Check at hospitals for gold mine of outcomes data

Many provide MD profiles, external benchmarks

Suppose you could find an existing database with information on cost, length of stay, and clinical outcomes for your own congestive heart failure (CHF) patients. You could get trend data by physician and compare them with other medical groups. Even better, what if that information was free?

It sounds too good to be true — but it is true. Hospitals have a wealth of information to share with physicians just for the asking. In fact, many hospitals are anxious to work with physicians on quality improvement and performance assessment projects that ultimately will affect their accreditation status.

Doctors don’t know what’s available

"Hospitals have a lot of data, particularly internal clinical and financial information," says Susan Bellile, MA, MBA, president of Q3, a consulting firm based in Westchester, IL, that specializes in helping physician groups gather and analyze outcomes data. "Think about what they have to keep track of just to generate a bill for the patient’s stay."

Unfortunately, physicians are often unaware that they can tap into this resource as a way to bolster their own quality improvement and negotiating position with managed care organizations, Bellile notes. "I’ve been surprised at how little the majority of physicians seem to know about it," she says.

Using hospital data is a good way for physician groups to begin their own outcomes programs, Bellile says.

"They’re accumulating the information. It’s almost like you have a responsibility to know [what it is]," adds Phyllis Brown, administrator of Arkansas Cardiology in Little Rock. At the same time, Brown stresses, you’ll want to gather your own data to set up a complete and effective outcomes management program. "The information that the hospital can give you is a very small piece of the puzzle that you need to develop your own compliance program," she says.

Baptist Medical Center, also in Little Rock, began using data for physician profiling in 1992, reviewing measures that include cost and charges, length of stay, complications, readmissions, infection rates, and mortality.

But for quality improvement projects, the hospital can go much deeper into the data. "Because we have every single thing that was charged to a patient from the billing system, we can tell a physician how many X-rays or lab tests or different types of antibiotics were used," says Alice Comer, RN, MNSc, the hospital’s resource management coordinator.

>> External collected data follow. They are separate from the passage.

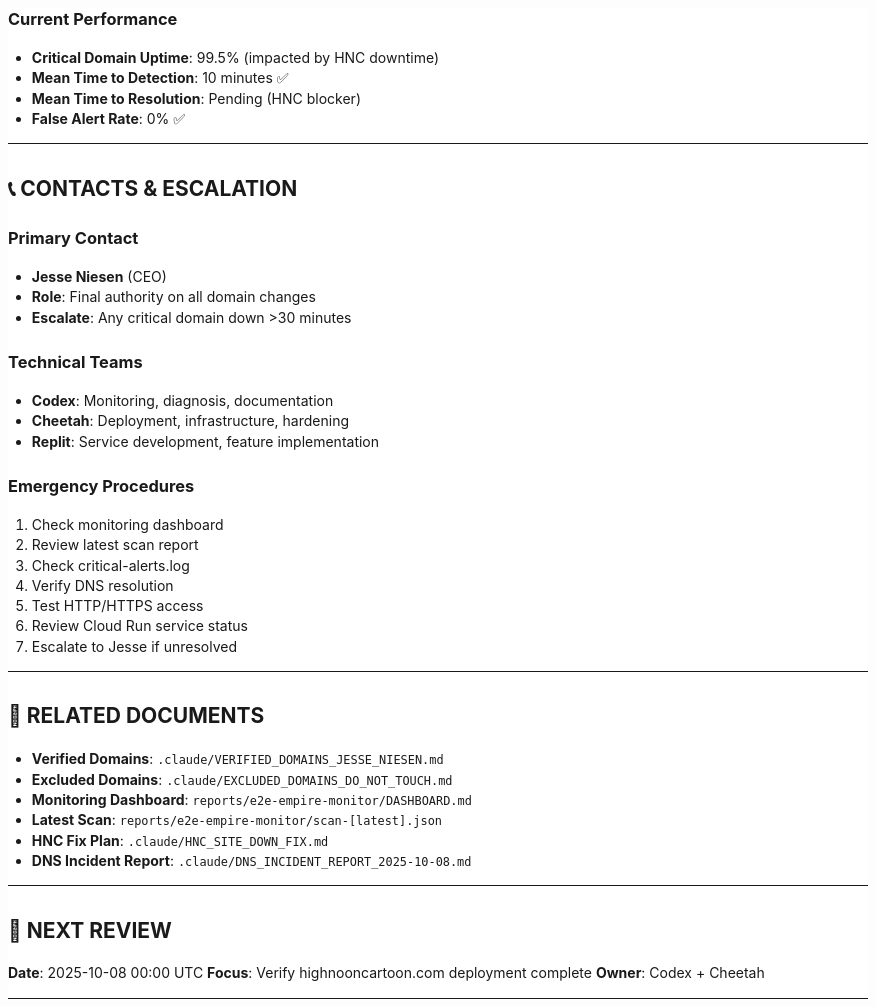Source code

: ### Current Performance

- **Critical Domain Uptime**: 99.5% (impacted by HNC downtime)
- **Mean Time to Detection**: 10 minutes ✅
- **Mean Time to Resolution**: Pending (HNC blocker)
- **False Alert Rate**: 0% ✅

---

## 📞 CONTACTS & ESCALATION

### Primary Contact

- **Jesse Niesen** (CEO)
- **Role**: Final authority on all domain changes
- **Escalate**: Any critical domain down >30 minutes

### Technical Teams

- **Codex**: Monitoring, diagnosis, documentation
- **Cheetah**: Deployment, infrastructure, hardening
- **Replit**: Service development, feature implementation

### Emergency Procedures

1. Check monitoring dashboard
2. Review latest scan report
3. Check critical-alerts.log
4. Verify DNS resolution
5. Test HTTP/HTTPS access
6. Review Cloud Run service status
7. Escalate to Jesse if unresolved

---

## 📁 RELATED DOCUMENTS

- **Verified Domains**: `.claude/VERIFIED_DOMAINS_JESSE_NIESEN.md`
- **Excluded Domains**: `.claude/EXCLUDED_DOMAINS_DO_NOT_TOUCH.md`
- **Monitoring Dashboard**: `reports/e2e-empire-monitor/DASHBOARD.md`
- **Latest Scan**: `reports/e2e-empire-monitor/scan-[latest].json`
- **HNC Fix Plan**: `.claude/HNC_SITE_DOWN_FIX.md`
- **DNS Incident Report**: `.claude/DNS_INCIDENT_REPORT_2025-10-08.md`

---

## 🔄 NEXT REVIEW

**Date**: 2025-10-08 00:00 UTC
**Focus**: Verify highnooncartoon.com deployment complete
**Owner**: Codex + Cheetah

---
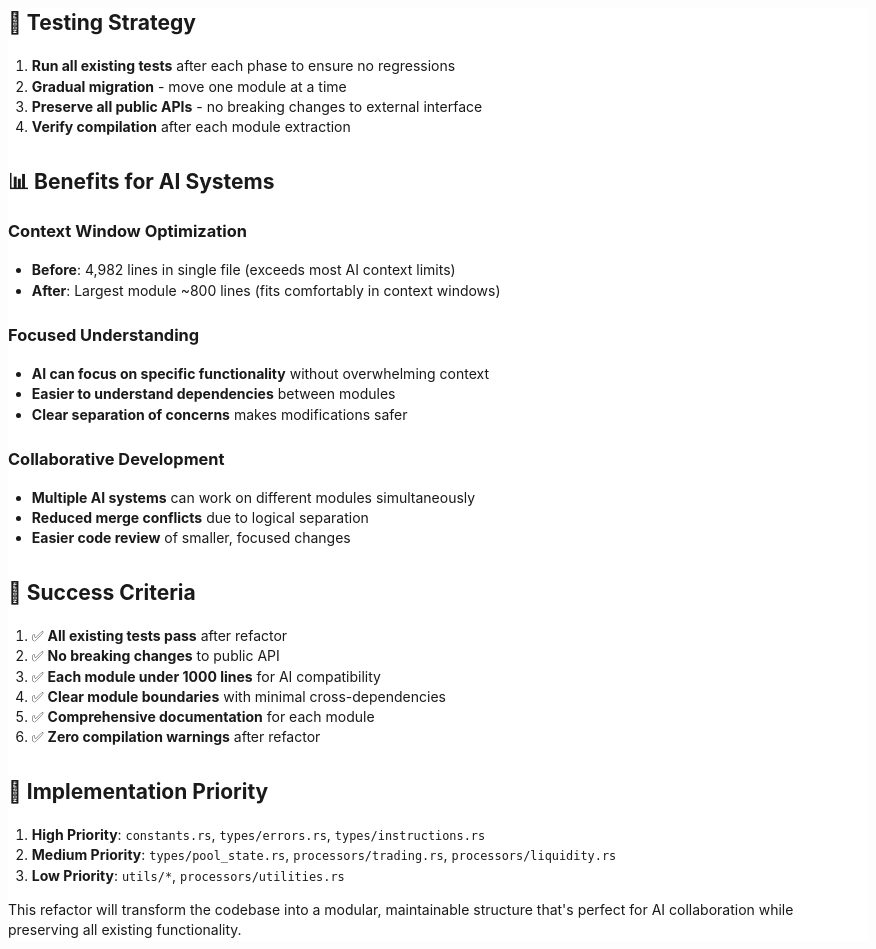 ## 🧪 Testing Strategy

1. **Run all existing tests** after each phase to ensure no regressions
2. **Gradual migration** - move one module at a time
3. **Preserve all public APIs** - no breaking changes to external interface
4. **Verify compilation** after each module extraction

## 📊 Benefits for AI Systems

### **Context Window Optimization**
- **Before**: 4,982 lines in single file (exceeds most AI context limits)
- **After**: Largest module ~800 lines (fits comfortably in context windows)

### **Focused Understanding**
- **AI can focus on specific functionality** without overwhelming context
- **Easier to understand dependencies** between modules
- **Clear separation of concerns** makes modifications safer

### **Collaborative Development**
- **Multiple AI systems** can work on different modules simultaneously
- **Reduced merge conflicts** due to logical separation
- **Easier code review** of smaller, focused changes

## 🎯 Success Criteria

1. ✅ **All existing tests pass** after refactor
2. ✅ **No breaking changes** to public API
3. ✅ **Each module under 1000 lines** for AI compatibility
4. ✅ **Clear module boundaries** with minimal cross-dependencies
5. ✅ **Comprehensive documentation** for each module
6. ✅ **Zero compilation warnings** after refactor

## 🚀 Implementation Priority

1. **High Priority**: `constants.rs`, `types/errors.rs`, `types/instructions.rs`
2. **Medium Priority**: `types/pool_state.rs`, `processors/trading.rs`, `processors/liquidity.rs`
3. **Low Priority**: `utils/*`, `processors/utilities.rs`

This refactor will transform the codebase into a modular, maintainable structure that's perfect for AI collaboration while preserving all existing functionality. 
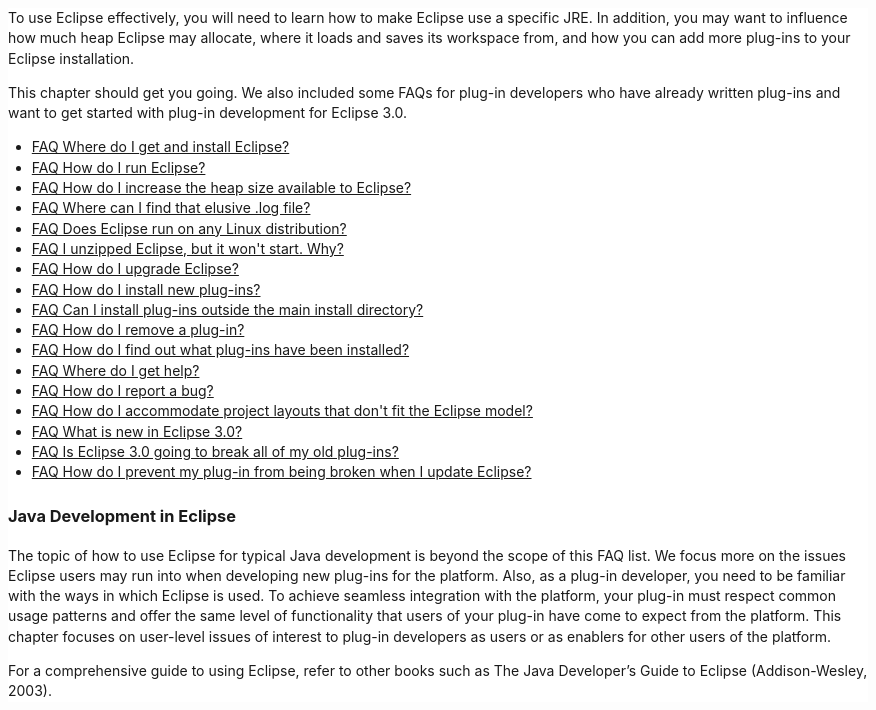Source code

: To use Eclipse effectively, you will need to learn how to make Eclipse use a specific JRE. In addition, you may want to influence how much heap Eclipse may allocate, where it loads and saves its workspace from, and how you can add more plug-ins to your Eclipse installation.

This chapter should get you going. We also included some FAQs for plug-in developers who have already written plug-ins and want to get started with plug-in development for Eclipse 3.0.

*   [FAQ Where do I get and install Eclipse?](./FAQ_Where_do_I_get_and_install_Eclipse.md "FAQ Where do I get and install Eclipse?")
*   [FAQ How do I run Eclipse?](./FAQ_How_do_I_run_Eclipse.md "FAQ How do I run Eclipse?")
*   [FAQ How do I increase the heap size available to Eclipse?](./FAQ_How_do_I_increase_the_heap_size_available_to_Eclipse.md "FAQ How do I increase the heap size available to Eclipse?")
*   [FAQ Where can I find that elusive .log file?](./FAQ_Where_can_I_find_that_elusive_.log_file.md "FAQ Where can I find that elusive .log file?")
*   [FAQ Does Eclipse run on any Linux distribution?](./FAQ_Does_Eclipse_run_on_any_Linux_distribution.md "FAQ Does Eclipse run on any Linux distribution?")
*   [FAQ I unzipped Eclipse, but it won't start. Why?](./FAQ_I_unzipped_Eclipse,_but_it_won%27t_start._Why.md "FAQ I unzipped Eclipse, but it won't start. Why?")
*   [FAQ How do I upgrade Eclipse?](./FAQ_How_do_I_upgrade_Eclipse.md "FAQ How do I upgrade Eclipse?")
*   [FAQ How do I install new plug-ins?](./FAQ_How_do_I_install_new_plug-ins.md "FAQ How do I install new plug-ins?")
*   [FAQ Can I install plug-ins outside the main install directory?](./FAQ_Can_I_install_plug-ins_outside_the_main_install_directory.md "FAQ Can I install plug-ins outside the main install directory?")
*   [FAQ How do I remove a plug-in?](./FAQ_How_do_I_remove_a_plug-in.md "FAQ How do I remove a plug-in?")
*   [FAQ How do I find out what plug-ins have been installed?](./FAQ_How_do_I_find_out_what_plug-ins_have_been_installed.md "FAQ How do I find out what plug-ins have been installed?")
*   [FAQ Where do I get help?](./FAQ_Where_do_I_get_help.md "FAQ Where do I get help?")
*   [FAQ How do I report a bug?](./FAQ_How_do_I_report_a_bug.md "FAQ How do I report a bug?")
*   [FAQ How do I accommodate project layouts that don't fit the Eclipse model?](./FAQ_How_do_I_accommodate_project_layouts_that_don%27t_fit_the_Eclipse_model.md "FAQ How do I accommodate project layouts that don't fit the Eclipse model?")
*   [FAQ What is new in Eclipse 3.0?](./FAQ_What_is_new_in_Eclipse_3.0.md "FAQ What is new in Eclipse 3.0?")
*   [FAQ Is Eclipse 3.0 going to break all of my old plug-ins?](./FAQ_Is_Eclipse_3.0_going_to_break_all_of_my_old_plug-ins.md "FAQ Is Eclipse 3.0 going to break all of my old plug-ins?")
*   [FAQ How do I prevent my plug-in from being broken when I update Eclipse?](./FAQ_How_do_I_prevent_my_plug-in_from_being_broken_when_I_update_Eclipse.md "FAQ How do I prevent my plug-in from being broken when I update Eclipse?")

### Java Development in Eclipse

The topic of how to use Eclipse for typical Java development is beyond the scope of this FAQ list. We focus more on the issues Eclipse users may run into when developing new plug-ins for the platform. Also, as a plug-in developer, you need to be familiar with the ways in which Eclipse is used. To achieve seamless integration with the platform, your plug-in must respect common usage patterns and offer the same level of functionality that users of your plug-in have come to expect from the platform. This chapter focuses on user-level issues of interest to plug-in developers as users or as enablers for other users of the platform.

For a comprehensive guide to using Eclipse, refer to other books such as The Java Developer’s Guide to Eclipse (Addison-Wesley, 2003).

The hospital began reaching out to physicians by mailing them quarterly profiling reports based on the data. But it took time for physicians to appreciate the value of the information. "When we first started doing profiles, probably three-quarters of all reports were thrown in the trash," Comer says.

The hospital wanted to reduce variations in care and ultimately save money. The physicians were more interested in clinical issues but less concerned about the hospital’s cost concerns, says Jim Novak, clinical systems development coordinator. So the hospital focused on clinical as well as cost data and offered to work with physicians on their own projects.

"We want to be collaborative with them," says Novak. "There’s something in it for them, too. We’re providing a service to our medical staff that they can use in negotiations with managed care."

In fact, some of the physicians who had thrown away their profiling reports sheepishly came back and asked for another copy. They gradually learned the value of the comparative data, Novak says.

"They’re all competitive people, and they all believe they do very good work. They want to be able to show that report card," he says.


Because much of a CHF patient’s care and recovery occurs after discharge from the hospital, Baptist Medical Center increasingly wanted to learn more about outcomes from the outpatient record. But Comer and Novak discovered that most physician offices don’t have sophisticated information systems with a clinical database.

So again, the hospital stepped in. The hospital implemented a disease management program for congestive heart failure and hired a computer programmer to develop a database for the physicians.

Medical groups enter the data on patients and then e-mail the data to the hospital system, using an information network that had been set up previously to exchange lab and radiology reports as well as other information.

"The ultimate goal is to have an information link between the cardiologists, the primary care physicians, and us at the hospital," says Comer.

Other physicians also have approached the hospital for customized profile reports.

Hospitals often have access to outside benchmarks, too. For example, they may belong to a database project such as the University Hospital Consortium or the Quality Indicator Project based in Lutherville, MD. "It’s been common since the `80s for hospitals to compare data," says Bellile. "They almost always have access to some kind of comparative outside benchmark data."

Physicians began to realize the value of the data at Baptist Medical Center when a local health plan did its own physician profiling and tied reimbursement to the results. While the managed care company stopped tying its payments to the profiling, the experience sent a wake-up call to physicians. "That sensitized them," says Comer. "They realized they needed to understand this and use it to their advantage."